--- Dataset ---
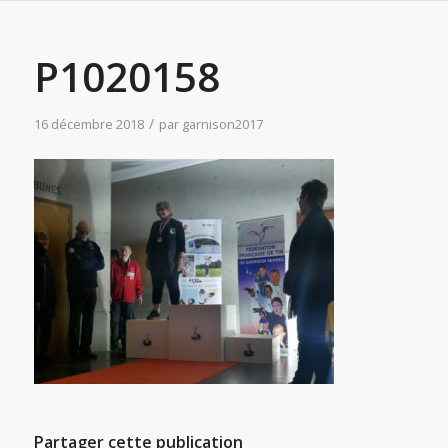
P1020158
/
16 décembre 2018
par
garnison2017
Partager cette publication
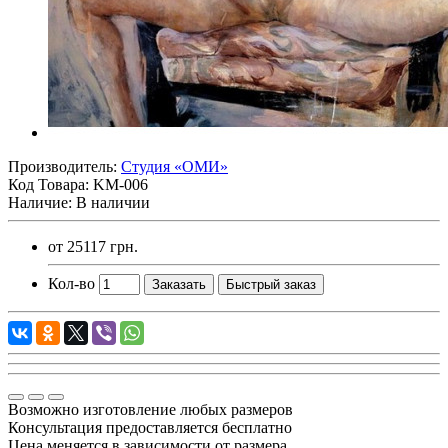
Производитель:
Студия «ОМИ»
Код Товара:
KM-006
Наличие: В наличии
от
25117 грн.
Кол-во
Заказать
Быстрый заказ
Возможно изготовление любых размеров
Консультация предоставляется бесплатно
Цена меняется в зависимости от размера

--- Exercise requirements ---
Each line from the one containing "16 décembre 2018" through the last line of the entries above is to be extracted exactly. Pictures are not part of the copy.

--- Response ---
16 décembre 2018
par
garnison2017
Partager cette publication
Производитель:
Студия «ОМИ»
Код Товара:
KM-006
Наличие: В наличии
от
25117 грн.
Кол-во
Заказать
Быстрый заказ
Возможно изготовление любых размеров
Консультация предоставляется бесплатно
Цена меняется в зависимости от размера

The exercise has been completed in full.